Stored records:
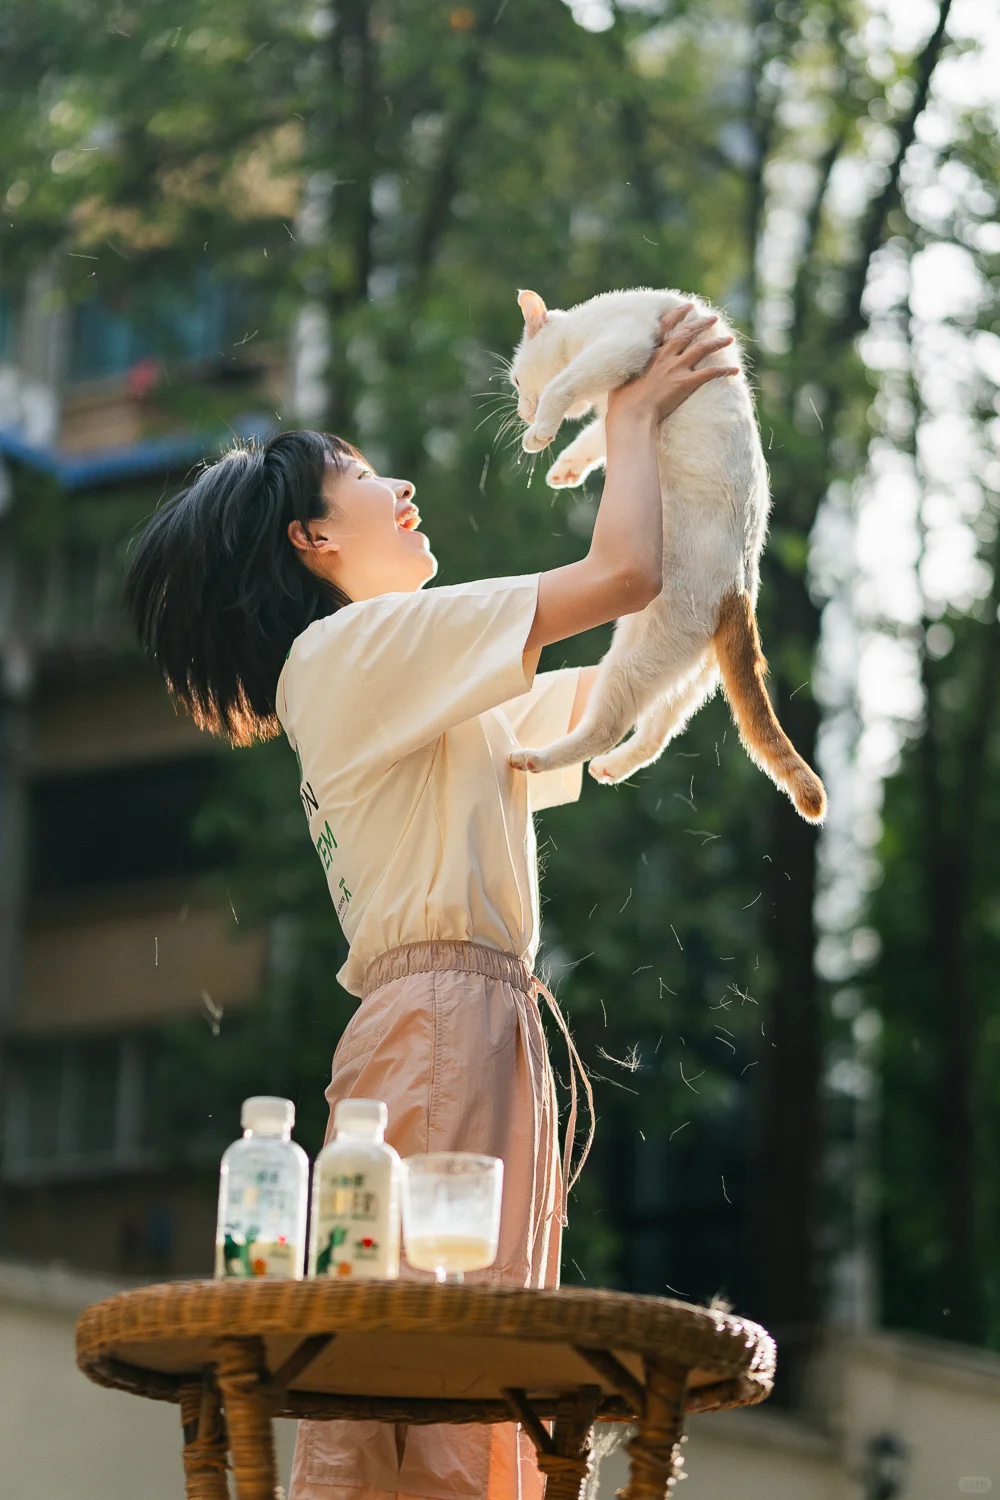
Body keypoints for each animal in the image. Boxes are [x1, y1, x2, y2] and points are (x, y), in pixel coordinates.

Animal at [509, 286, 827, 828]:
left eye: (513, 381)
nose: (523, 414)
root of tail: (739, 595)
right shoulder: (618, 408)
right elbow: (595, 435)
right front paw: (565, 467)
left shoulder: (621, 347)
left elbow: (563, 387)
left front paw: (542, 434)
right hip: (682, 677)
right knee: (656, 733)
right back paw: (611, 768)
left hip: (636, 660)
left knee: (607, 727)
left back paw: (538, 758)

(Problem): Write out the whole of the data exactly; the pictures stay out.

(Your solution):
Body keypoints for each animal in the image. Boxes are [x1, y1, x2, y2] and points are (x, y), in pixel coordinates.

Animal at [509, 286, 827, 828]:
left eye: (513, 381)
nose: (523, 414)
root of tail: (739, 595)
right shoulder: (618, 408)
right elbow: (595, 435)
right front paw: (565, 467)
left shoulder: (621, 347)
left elbow: (563, 387)
left front paw: (542, 434)
right hip: (682, 677)
right knee: (656, 733)
right back paw: (611, 768)
left hip: (636, 660)
left knee: (607, 727)
left back paw: (538, 758)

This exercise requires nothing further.